• **DOCUMENT TEXT**:
"""
06-09-2005, 06:14 AM
i've a simple (if you know how to..) problem here, text1 is a textbox:
text1 = chr(56) & chr(57) ' OK if you type it directly => text1 = "89"
how to do the same assigning the right side to a string variable ?
s = "chr(56) & chr(57)"
text1 = s ' in this case text1.text = "chr(20) & chr(30)" no good
what i need is : text1 = "89"
please let me know...
06-09-2005, 06:17 AM
take out the quotes around "chr(56) & chr(57)", you can set a string equal to just plain o'l chr(56) & chr(57) and it will still be valid.
06-09-2005, 07:05 AM
the problem is that i cannot remove the quotes since that string returns from a function as string...VB should only execute it..
06-09-2005, 07:11 AM
You could use the Replace$() function to remove the quotes:
Debug.Print Replace$("chr(56) & chr(57)", Chr$(34), "")
06-09-2005, 07:23 AM
the way I would do it would be to use a class that has a function call MyChar
That takes in a number and returns the value.
public function MyChar(Num as long) as string
MyChar = char(num)
then in your code use callbyname
IE text2 = CallByName(YourClass,"MyChar",56) & CallByName(YourClass,"MyChar",57)
hope this is what you want
06-09-2005, 07:39 AM
your code run fine but ...still i'm NOT getting what i need:
pout = StrConv(s1) ' here pout = " chr(56) & chr(57)"
pp = Trim(Replace$(pout, Chr$(34), ""))
here pp = "chr(56) & chr(57)" quotes are still there in the variable but thery are removed if the string is typed directly in the editor...
p7 = pp ' here p7 = "chr(56) & chr(57)" like pp...
... how to get p7= "89" ?
"""
• **BRIEF 1**:
Copy the rows word for word, starting at the line containing "Which label corresponds" and running through the last row, with both ends included. Leave the pictures out.

• **DATASET EXCERPTS**:
"""
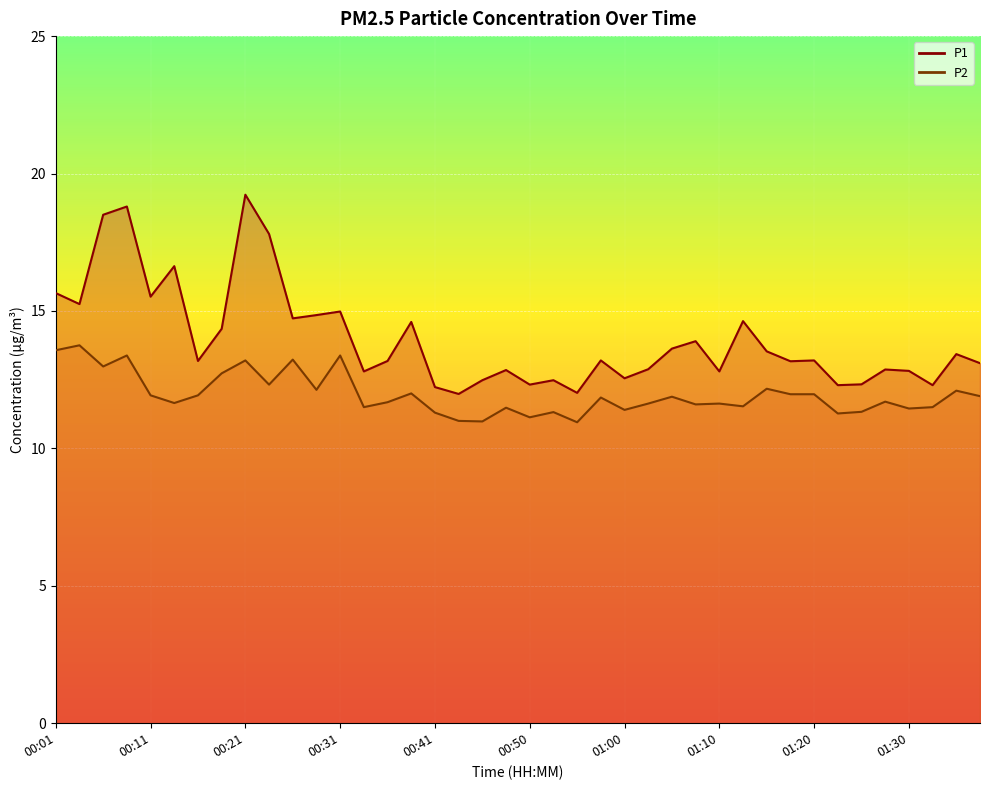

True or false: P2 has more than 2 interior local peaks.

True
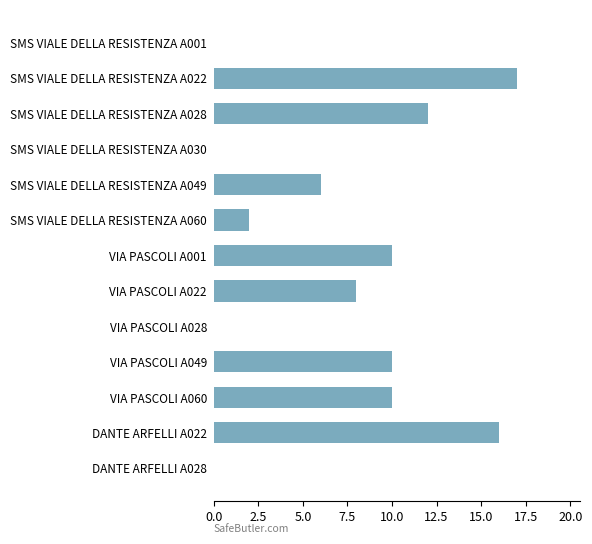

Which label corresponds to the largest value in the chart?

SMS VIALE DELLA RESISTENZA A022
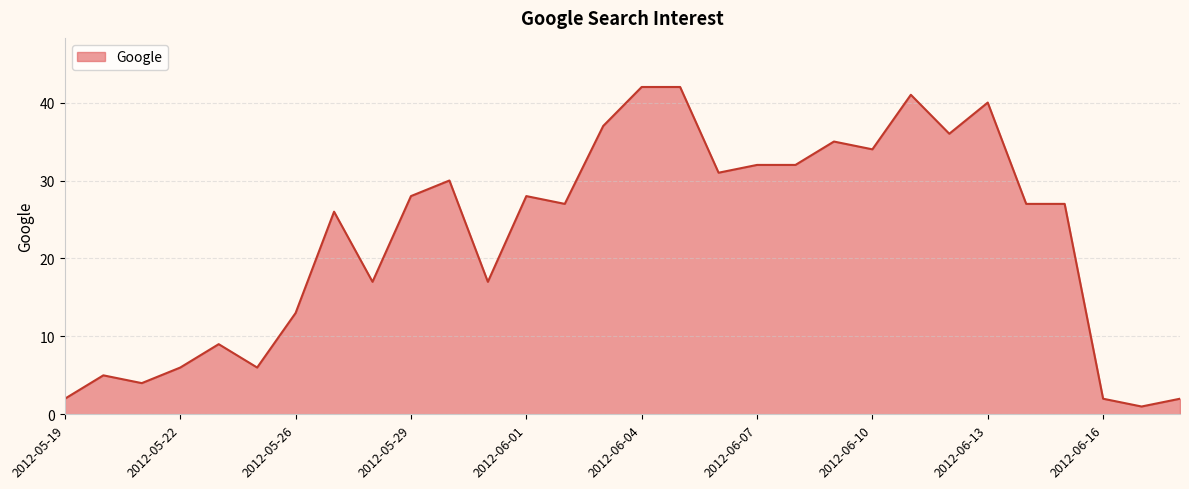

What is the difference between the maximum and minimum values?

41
"""
• **BRIEF 2**:
Write the next part of the forum thread on turning a string like "chr(56) & chr(57)" into "89" in VB.

• **OUTPUT 1**:
Which label corresponds to the largest value in the chart?

SMS VIALE DELLA RESISTENZA A022

What is the difference between the maximum and minimum values?

41

• **OUTPUT 2**:
06-09-2005, 07:46 AM
your idea looks good but i'm NOT familiar with classes .. could you please give me some more details on how to include your code into my example..?
(please note that i would like to use the string format AS IS since extracting 56,57 will be too time consuming for long strings...)
06-09-2005, 08:17 AM
Yesss I got it !!!
I dimly recalled wanting to do this before, but couldn't remember how until just now...
CallByName is not good enough, since you can't use it to call internal functions, it always needs an object.
What you need is [tadaaah] SCRIPTING SUPPORT.
And, nice as the people at Microsoft are, we already have that as one of the VB standard components (MSScript).
So, what you need to do is the following
1. Project -> Components -> Microsoft Script Control 1.0
2. Place the newly available Control on your form
3. Pass the string you want evaluated to its Eval function, like so:
MsgBox ScriptControl1.Eval("Chr(56) & Chr(57)")
Yep, it indeed gives us "89" :) :) :)
06-10-2005, 02:03 AM
Great TeraBlight !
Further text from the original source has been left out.